Nothing says “holiday classic” like Beef Tenderloin. After the turkey madness of Thanksgiving, eating at the holidays opens up a bit more versatility: some families go ham, some keep it vegetarian, and some get into beef.
Chef Becky has mastered Beef Tenderloin, a traditional French beef dish that’s perfect for the holidays.
“I use choice meat,” the Chef explains, “instead of the lower-grade chuck. Higher-quality meat directly translates to the quality of the dish. I wince when I see chefs just throwing away pieces of meat as offcuts that can be used and used deliciously.”
The winter season instills in us different appetites and fares available. Chef Becky’s Beef Tenderloin is paired with Potato Leek Gratin, Roasted Baby Carrots, a Pear and cranberry Salad, and a decadent but refined La Bête Noire chocolate dessert.
The Black Beast
“It’s funny,” the Chef says, “since La Bête Noire means The Black Beast, indicating something that’s the bane of your existence or you have an aversion to. But it’s a really tasty French dessert and kind of cool that something with such a fearsome name is such a good dessert.”

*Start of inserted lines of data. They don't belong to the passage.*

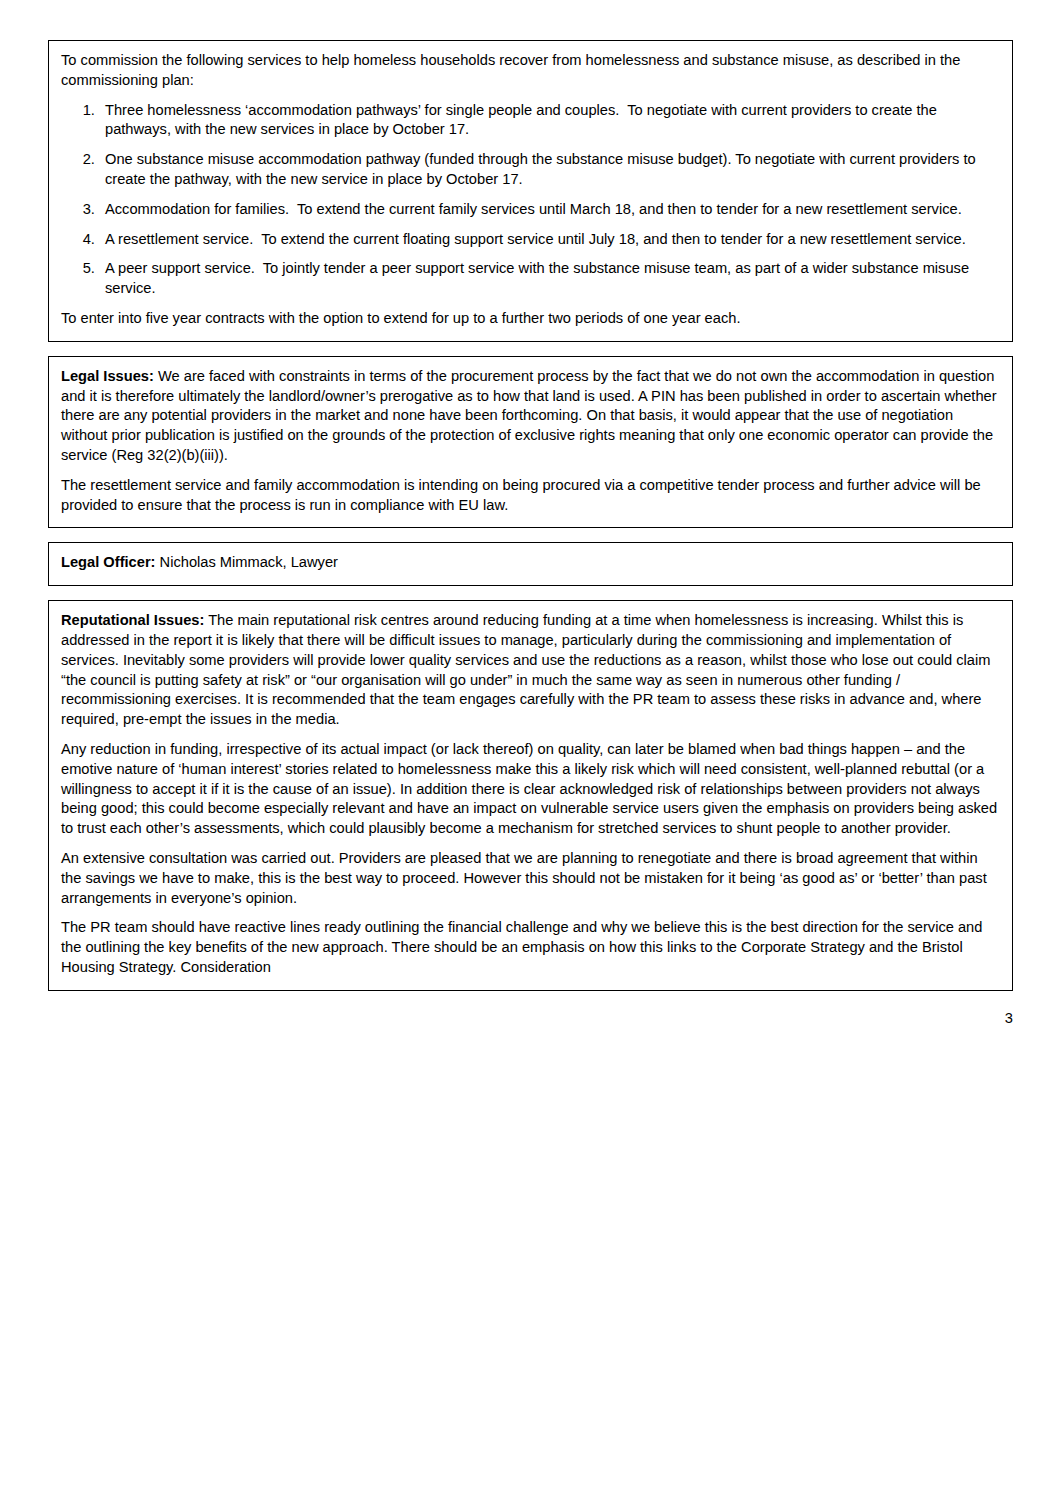To commission the following services to help homeless households recover from homelessness and substance misuse, as described in the commissioning plan:
Three homelessness ‘accommodation pathways’ for single people and couples. To negotiate with current providers to create the pathways, with the new services in place by October 17.
One substance misuse accommodation pathway (funded through the substance misuse budget). To negotiate with current providers to create the pathway, with the new service in place by October 17.
Accommodation for families. To extend the current family services until March 18, and then to tender for a new resettlement service.
A resettlement service. To extend the current floating support service until July 18, and then to tender for a new resettlement service.
A peer support service. To jointly tender a peer support service with the substance misuse team, as part of a wider substance misuse service.
To enter into five year contracts with the option to extend for up to a further two periods of one year each.
Legal Issues: We are faced with constraints in terms of the procurement process by the fact that we do not own the accommodation in question and it is therefore ultimately the landlord/owner’s prerogative as to how that land is used. A PIN has been published in order to ascertain whether there are any potential providers in the market and none have been forthcoming. On that basis, it would appear that the use of negotiation without prior publication is justified on the grounds of the protection of exclusive rights meaning that only one economic operator can provide the service (Reg 32(2)(b)(iii)).
The resettlement service and family accommodation is intending on being procured via a competitive tender process and further advice will be provided to ensure that the process is run in compliance with EU law.
Legal Officer: Nicholas Mimmack, Lawyer
Reputational Issues: The main reputational risk centres around reducing funding at a time when homelessness is increasing. Whilst this is addressed in the report it is likely that there will be difficult issues to manage, particularly during the commissioning and implementation of services. Inevitably some providers will provide lower quality services and use the reductions as a reason, whilst those who lose out could claim “the council is putting safety at risk” or “our organisation will go under” in much the same way as seen in numerous other funding / recommissioning exercises. It is recommended that the team engages carefully with the PR team to assess these risks in advance and, where required, pre-empt the issues in the media.
Any reduction in funding, irrespective of its actual impact (or lack thereof) on quality, can later be blamed when bad things happen – and the emotive nature of ‘human interest’ stories related to homelessness make this a likely risk which will need consistent, well-planned rebuttal (or a willingness to accept it if it is the cause of an issue). In addition there is clear acknowledged risk of relationships between providers not always being good; this could become especially relevant and have an impact on vulnerable service users given the emphasis on providers being asked to trust each other’s assessments, which could plausibly become a mechanism for stretched services to shunt people to another provider.
An extensive consultation was carried out. Providers are pleased that we are planning to renegotiate and there is broad agreement that within the savings we have to make, this is the best way to proceed. However this should not be mistaken for it being ‘as good as’ or ‘better’ than past arrangements in everyone’s opinion.
The PR team should have reactive lines ready outlining the financial challenge and why we believe this is the best direction for the service and the outlining the key benefits of the new approach. There should be an emphasis on how this links to the Corporate Strategy and the Bristol Housing Strategy. Consideration
3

Sometimes vegan or vegetarian offerings are afterthoughts at eateries, but Chef Becky places them on the same level as meat-based offerings. “I like the challenge of vegan and vegetarian fare because flavor is sometimes more difficult to develop when you’re not using animal products, which have a lot of flavor,” she explains. “But with vegan or vegetarian cooking you can build flavor in the steps of cooking and find inspiration in unusual ways.”
The dessert offering for the vegan option is a Cranberry Almond Tart, with fall and winter flavors that pair perfectly with the flavors of the sides and main course.